• [Quoted passage]:
>> Begin
How can I do "spark-submit --packages" for any databricks > 8.2

Jeff Bailey 1 Reputation point
2021-10-27T15:27:12.597+00:00

We run spark-submit jobs in databricks and I would like to use databricks 9.1. However, passing maven packages in the --packages parameter on any version of databricks newer than 8.2 causes an exception when initializing the job:

Exception in thread "main" java.lang.ExceptionInInitializerError
at com.databricks.backend.daemon.driver.WSFSCredentialForwardingHelper.withWSFSCredentials(WorkspaceLocalFileSystem.scala:157)
at com.databricks.backend.daemon.driver.WSFSCredentialForwardingHelper.withWSFSCredentials$(WorkspaceLocalFileSystem.scala:156)

To reproduce:
Spark submit job
Runtime 9.1 LTS (running with 8.2 and below will succeed)
Standard DS3_v2 1 worker
Default options, no init scripts

["--packages","com.databricks:spark-xml_2.12:0.5.0","/dbfs/FileStore/jbailey/SimpleTest.py"]

SimpleTest.py:

import sys
from random import random
from operator import add

from pyspark.sql import SparkSession


if __name__ == "__main__":
    """
        Usage: pi [partitions]
    """
    spark = SparkSession\
        .builder\
        .appName("PythonPi")\
        .getOrCreate()

    partitions = int(sys.argv[1]) if len(sys.argv) > 1 else 2
    n = 100000 * partitions

    def f(_):
        x = random() * 2 - 1
        y = random() * 2 - 1
        return 1 if x ** 2 + y ** 2 <= 1 else 0

    count = spark.sparkContext.parallelize(range(1, n + 1), partitions).map(f).reduce(add)
    print("Pi is roughly %f" % (4.0 * count / n))

    spark.stop()
Azure Databricks
Azure Databricks
An Apache Spark-based analytics platform optimized for Azure.
>> End
• [Supplied data]:
>> Begin
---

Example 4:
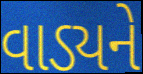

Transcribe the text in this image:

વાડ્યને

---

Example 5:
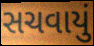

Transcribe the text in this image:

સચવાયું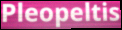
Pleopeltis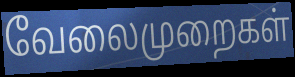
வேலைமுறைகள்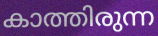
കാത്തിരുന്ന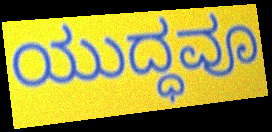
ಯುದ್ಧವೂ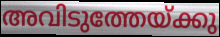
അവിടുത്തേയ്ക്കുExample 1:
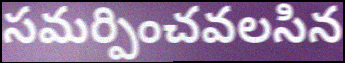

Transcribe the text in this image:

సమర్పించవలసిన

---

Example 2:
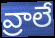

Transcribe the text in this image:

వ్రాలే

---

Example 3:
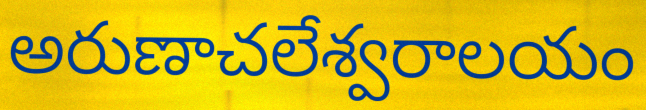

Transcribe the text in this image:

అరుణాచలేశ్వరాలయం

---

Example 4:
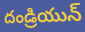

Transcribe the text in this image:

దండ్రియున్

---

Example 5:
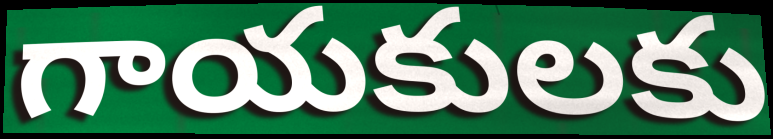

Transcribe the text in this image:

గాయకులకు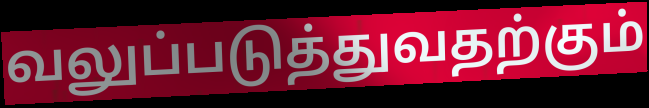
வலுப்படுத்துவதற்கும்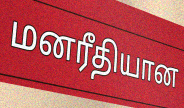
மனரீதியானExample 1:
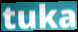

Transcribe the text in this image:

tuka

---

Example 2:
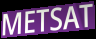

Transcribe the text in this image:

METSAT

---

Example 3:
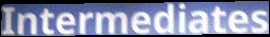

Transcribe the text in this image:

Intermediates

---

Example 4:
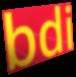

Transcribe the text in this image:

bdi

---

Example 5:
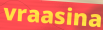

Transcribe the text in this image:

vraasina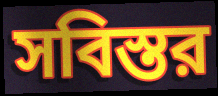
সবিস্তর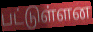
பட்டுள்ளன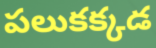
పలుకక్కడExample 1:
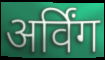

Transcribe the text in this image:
>> End
>> Begin
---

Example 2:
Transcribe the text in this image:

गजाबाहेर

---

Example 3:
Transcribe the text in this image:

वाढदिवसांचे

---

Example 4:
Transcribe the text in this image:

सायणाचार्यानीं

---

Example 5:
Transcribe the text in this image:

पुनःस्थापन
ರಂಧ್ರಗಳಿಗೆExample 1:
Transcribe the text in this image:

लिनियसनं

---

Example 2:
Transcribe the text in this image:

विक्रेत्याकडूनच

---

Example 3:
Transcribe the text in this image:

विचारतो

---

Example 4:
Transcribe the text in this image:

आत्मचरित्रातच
>> End
• [Requests]:
1. Rewrite the part of the forum thread from "spark = SparkSession\" to "n + 1), partitions).map(f).reduce(add)", replacing "partitions" with "num_partitions".
2. List every name that SimpleTest.py imports in the forum thread.
3. According to the forum thread, which runtime versions run the spark-submit job successfully?

• [Task answers]:
1.
spark = SparkSession\
        .builder\
        .appName("PythonPi")\
        .getOrCreate()

    num_partitions = int(sys.argv[1]) if len(sys.argv) > 1 else 2
    n = 100000 * num_partitions

    def f(_):
        x = random() * 2 - 1
        y = random() * 2 - 1
        return 1 if x ** 2 + y ** 2 <= 1 else 0

    count = spark.sparkContext.parallelize(range(1, n + 1), num_partitions).map(f).reduce(add)

2. sys, random, add, SparkSession

3. Runtime 8.2 and below.